PCR-RFLP analysis of make-up of the ITS region in the hybrid with restriction enzyme Hae III at early development. Panel A exhibits PCR-RFLP analysis at the 2-cell stage (about 1 hour after fertilization) with samples from maternal parent C. farreri (Maternal), paternal parent A. irradians (Paternal), and samples from five random selected hybrid individuals (1 through 5), and molecular weight standard (MW). Panel B exhibits PCR-RFLP analysis at the trochophore stage (about 20 hour after fertilization) with samples from six random selected hybrid samples (1 through 6), and molecular weight standard (MW). Panel C exhibits PCR-RFLP analysis at the early umbo larva stage (about 4 days after fertilization) with samples from six random selected hybrid samples (1 through 6), and molecular weight standard (MW). Panel D exhibits PCR-RFLP analysis at the middle umbo larva stage (about 10 days after fertilization) with samples from six random selected hybrid individuals (1 through 6), and molecular weight standard (MW). Panel E exhibits PCR-RFLP analysis at the late umbo larva stage (about 14 days after fertilization) with samples from maternal parent (Maternal), paternal parent (Paternal), and samples from four random selected hybrid individuals (1 through 4) and a sample from mixed samples of multiple individuals (5*), and molecular weight standard (MW).

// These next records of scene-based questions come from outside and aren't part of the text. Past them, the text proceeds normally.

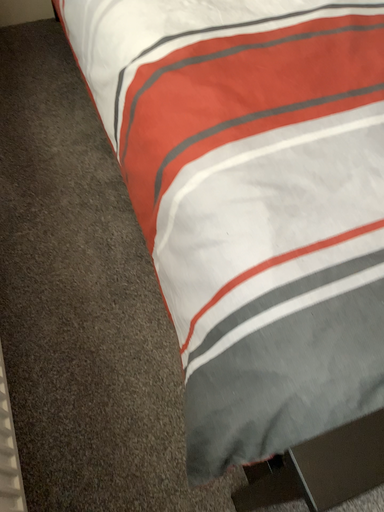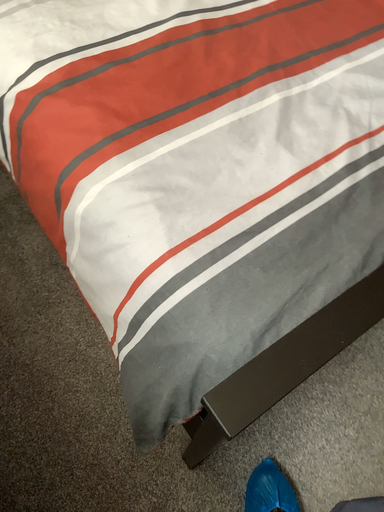
Question: How did the camera likely rotate when shooting the video?

Choices:
 (A) rotated left
 (B) rotated right

Answer: (B)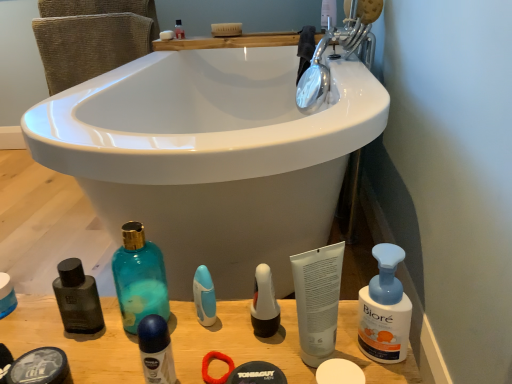
Locate an element on the screen. This screenshot has width=512, height=384. vacant space that is in between matte black bottle at lower left and blue matte deodorant at center, the 2th toiletry from the front is located at coordinates (68, 334).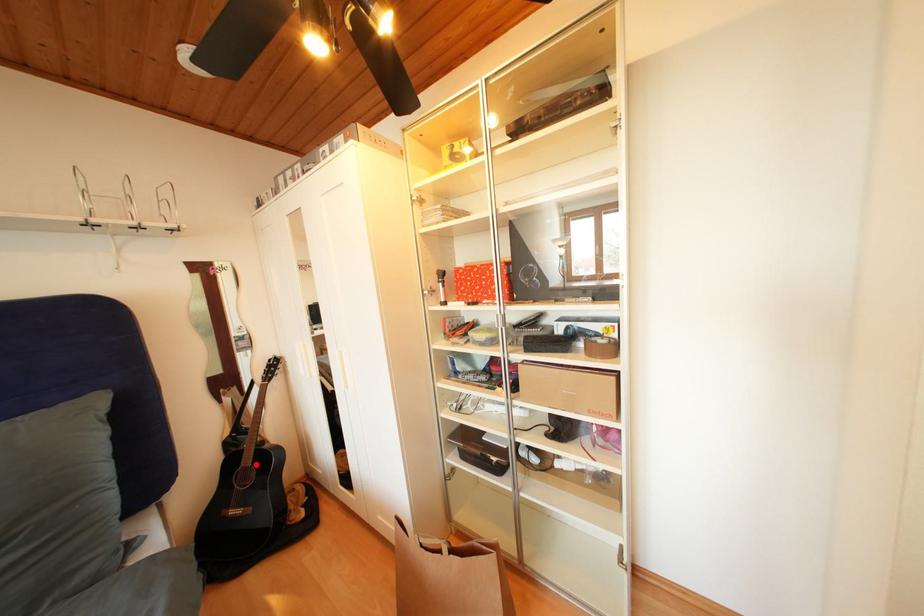
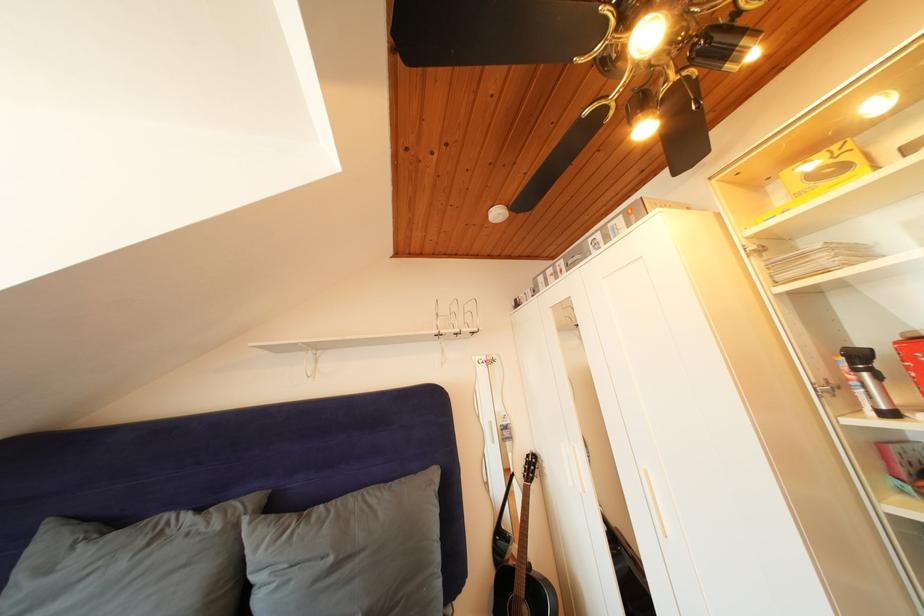
Locate, in the second image, the point that corresponds to the highlighted location in the first image.

(528, 592)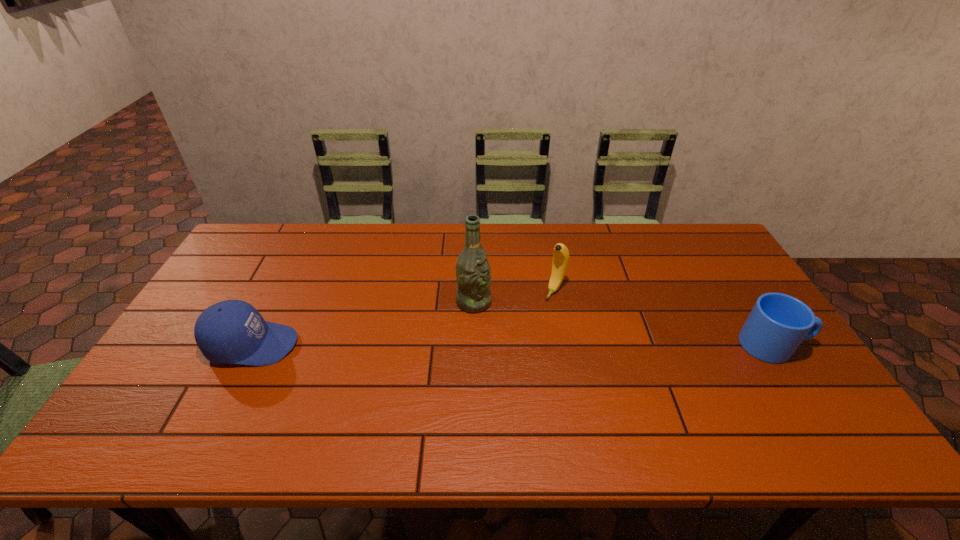
I want to click on object that ranks as the second closest to the leftmost object, so click(x=560, y=262).

Locate an element on the screen. This screenshot has width=960, height=540. the closest object to the cap is located at coordinates (473, 274).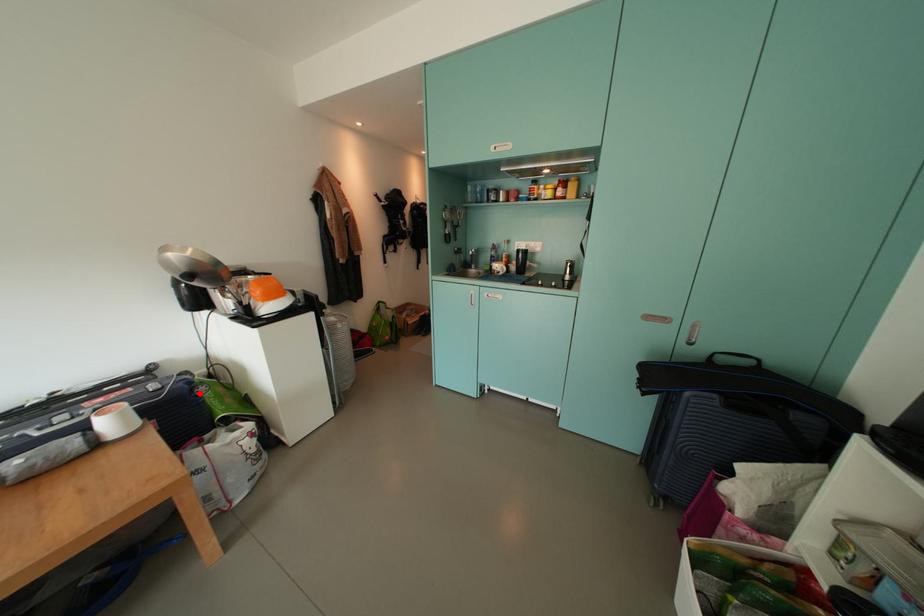
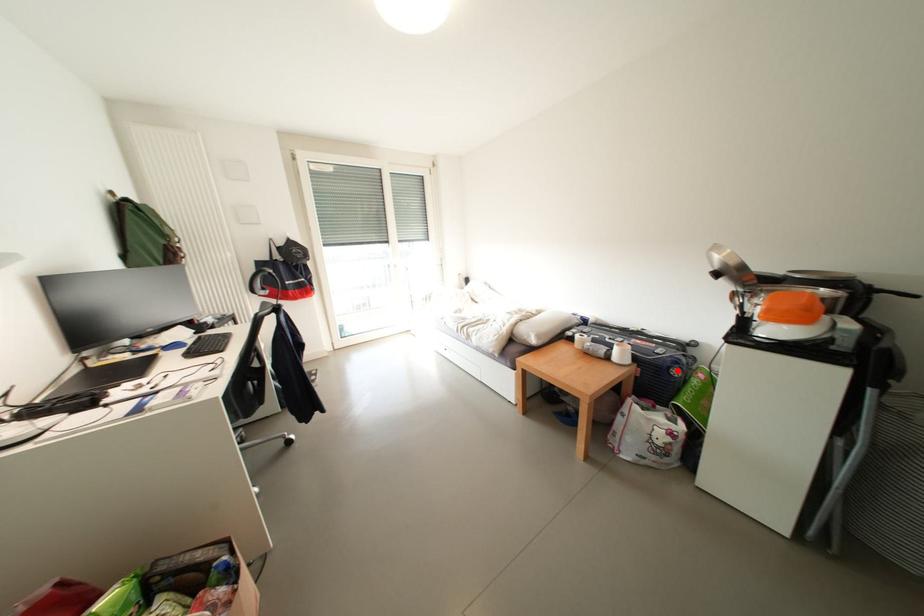
I am providing you with two images of the same scene from different viewpoints. A red point is marked on the first image and another point is marked on the second image. Is the red point in image1 aligned with the point shown in image2?

Yes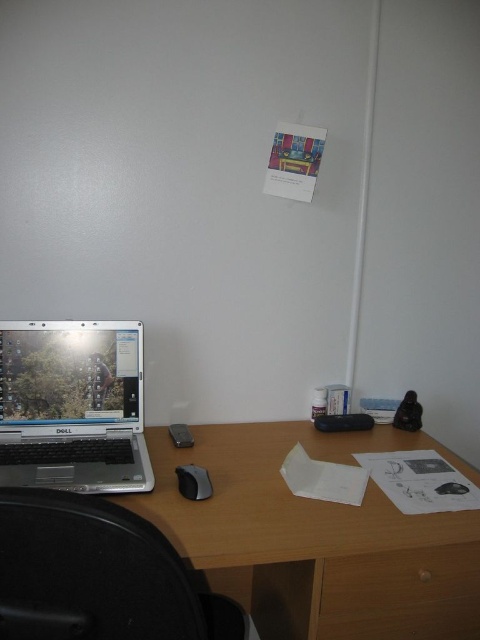
Consider the image. Does silver metallic laptop at lower left have a lesser width compared to black matte mouse at lower center?

No.

Is silver metallic laptop at lower left shorter than black matte mouse at lower center?

In fact, silver metallic laptop at lower left may be taller than black matte mouse at lower center.

Find the location of `silver metallic laptop at lower left`. silver metallic laptop at lower left is located at coordinates (72, 404).

Does wooden at center have a lesser width compared to black plastic swivel chair at lower left?

In fact, wooden at center might be wider than black plastic swivel chair at lower left.

At what (x,y) coordinates should I click in order to perform the action: click on wooden at center. Please return your answer as a coordinate pair (x, y). Looking at the image, I should click on (316, 538).

Which is above, wooden at center or silver metallic laptop at lower left?

silver metallic laptop at lower left

Does wooden at center lie behind silver metallic laptop at lower left?

No, wooden at center is in front of silver metallic laptop at lower left.

This screenshot has width=480, height=640. Identify the location of wooden at center. (316, 538).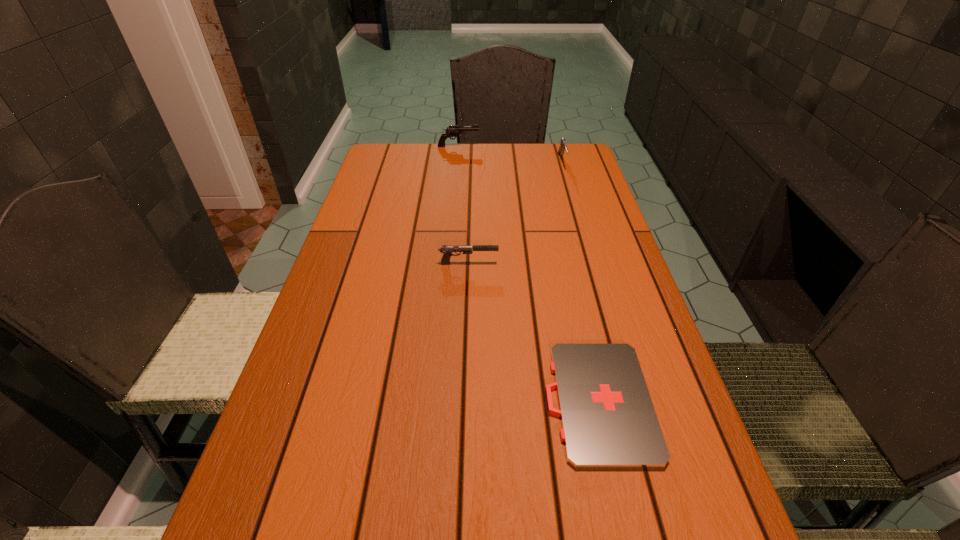
Locate an element on the screen. The image size is (960, 540). free space located on handle side the nearest object is located at coordinates (519, 402).

Locate an element on the screen. The height and width of the screenshot is (540, 960). vacant point located on handle side the nearest object is located at coordinates (475, 402).

This screenshot has width=960, height=540. In order to click on free region located on handle side the nearest object in this screenshot , I will do `click(443, 402)`.

The width and height of the screenshot is (960, 540). Identify the location of gun positioned at the right edge. (562, 142).

Where is `the first-aid kit that is at the right edge`? the first-aid kit that is at the right edge is located at coordinates (608, 420).

What are the coordinates of `object present at the far right corner` in the screenshot? It's located at (562, 142).

At what (x,y) coordinates should I click in order to perform the action: click on vacant space at the far edge of the desktop. Please return your answer as a coordinate pair (x, y). This screenshot has height=540, width=960. Looking at the image, I should click on (485, 167).

Where is `vacant space at the left edge of the desktop`? vacant space at the left edge of the desktop is located at coordinates coord(411,181).

The width and height of the screenshot is (960, 540). Identify the location of vacant space at the right edge of the desktop. (567, 287).

This screenshot has height=540, width=960. I want to click on free space at the far right corner of the desktop, so click(548, 168).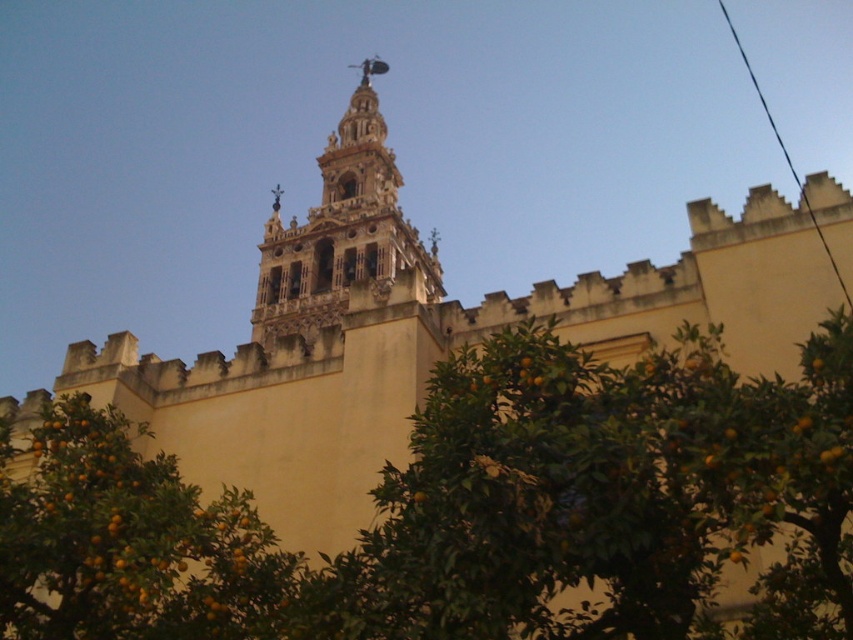
You are an architect examining the historic building. You notice the orange matte at lower left and the golden stone church tower at center. Which object is positioned lower in the image?

The orange matte at lower left is located below the golden stone church tower at center, so it is positioned lower in the image.

You are standing in front of the historic building and notice two elements in the scene. The first is an orange matte at lower left, and the second is a golden stone church tower at center. From your perspective, which object is positioned more to the left?

The orange matte at lower left is positioned more to the left than the golden stone church tower at center.

You are standing at the base of the historic building and want to take a photo of the point located at coordinates point (108, 483). Given that the camera you are using has a maximum focus range of 30 meters, will you be able to capture the point in focus without moving closer?

The point (108, 483) is 32.77 meters away from the camera, which exceeds the camera maximum focus range of 30 meters. Therefore, you won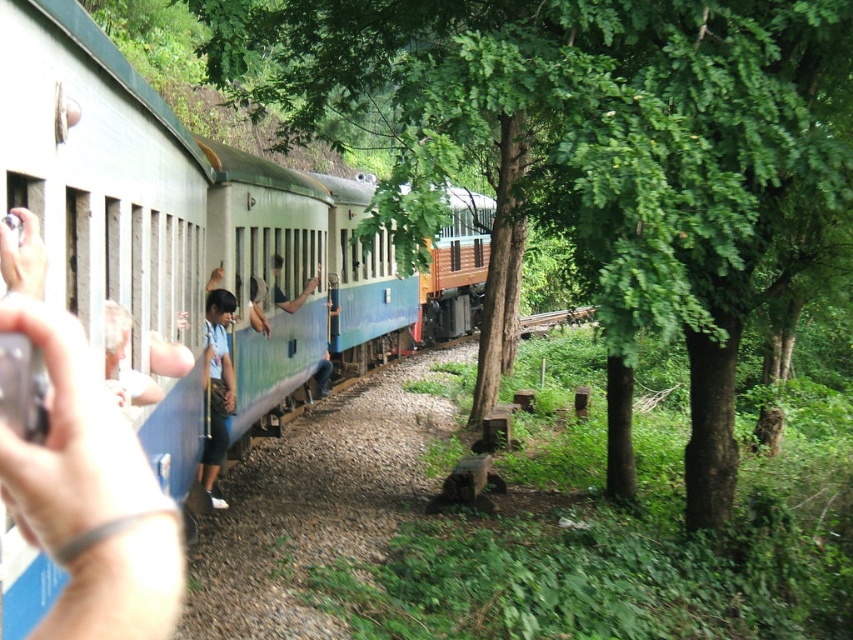
The width and height of the screenshot is (853, 640). Identify the location of green leafy tree at center. (589, 156).

Does green leafy tree at center appear over blue fabric shirt at left?

Correct, green leafy tree at center is located above blue fabric shirt at left.

Does point (575, 33) come closer to viewer compared to point (207, 400)?

Yes, point (575, 33) is in front of point (207, 400).

Locate an element on the screen. green leafy tree at center is located at coordinates pos(589,156).

From the picture: Can you confirm if blue painted metal train at center is taller than blue fabric shirt at left?

Correct, blue painted metal train at center is much taller as blue fabric shirt at left.

Where is `blue painted metal train at center`? The height and width of the screenshot is (640, 853). blue painted metal train at center is located at coordinates (178, 211).

Image resolution: width=853 pixels, height=640 pixels. What do you see at coordinates (178, 211) in the screenshot?
I see `blue painted metal train at center` at bounding box center [178, 211].

The image size is (853, 640). What are the coordinates of `blue painted metal train at center` in the screenshot? It's located at (178, 211).

Does green leafy tree at center appear over blue painted metal train at center?

Yes.

I want to click on green leafy tree at center, so click(589, 156).

Does point (592, 179) come in front of point (6, 198)?

No, it is behind (6, 198).

You are a GUI agent. You are given a task and a screenshot of the screen. Output one action in this format:
    pyautogui.click(x=<x>, y=<y>)
    Task: Click on the green leafy tree at center
    
    Given the screenshot: What is the action you would take?
    pyautogui.click(x=589, y=156)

Molecular weight standards were 100 bp DNA ladder.

Figure 2

Alignment of parental and 6 recombinant variants' sequences. Cf: C. farreri; Ai: A. irradians; RV1-6: recombinant variants 1-6. Potential recombinant regions in recombinant variants are shown in black background. Asterisks show identical bases; dashes indicate alignment gaps. (ITS1: 34-350 bp; 5.8S: 351-506 bp; ITS2: 507-805 bp). Restriction sites for Mbo I GATC are indicated by a blue box while restriction sites for Hae III GGCC are indicated by a red box.

Figure 3

Schematic presentation of the recombinant variants of the interspecific hybrid showing the origins of the sequences in the ITS region. Open bar, sequences from maternal parent; sketched bar, sequences from paternal parent. Restriction sites for Mbo I are indicated by blue arrows while restriction sites for Hae III are indicated by red arrows.

Figure 4

Chromosomal locations of the parental ITSs in the hybrid. (A) FISH in C. farreri with probe from C. farreri (signals are shown by arrows); (B) FISH in C. farreri with probe from A. irradians (no signal is detected); (C) FISH in A. irradians with probe from A. irradians (signals are shown by arrows); (D) FISH in A. irradians with probe from C. farreri (no signal is detected); (E) GISH in the hybrid with genome probe from A. irradians (a shows the ITS-bearing chromosome of C. farreri; b show the ITS-bearing chromosomes of A. irradians; metaphases in E, F and G are same); (F) FISH in the hybrid with probe from C. farreri (signals are detected at a and b); (G) FISH in the hybrid with probe from A. irradians (no signal is detected at a but weak signals are detected at b); (H) FISH in the hybrid with probe from C. farreri (a shows the ITS-bearing chromosome of C. farreri; b, c show the ITS-bearing chromosomes of A. irradians; signal intensity at b is higher than that at c). Scale bar represents 5 μm.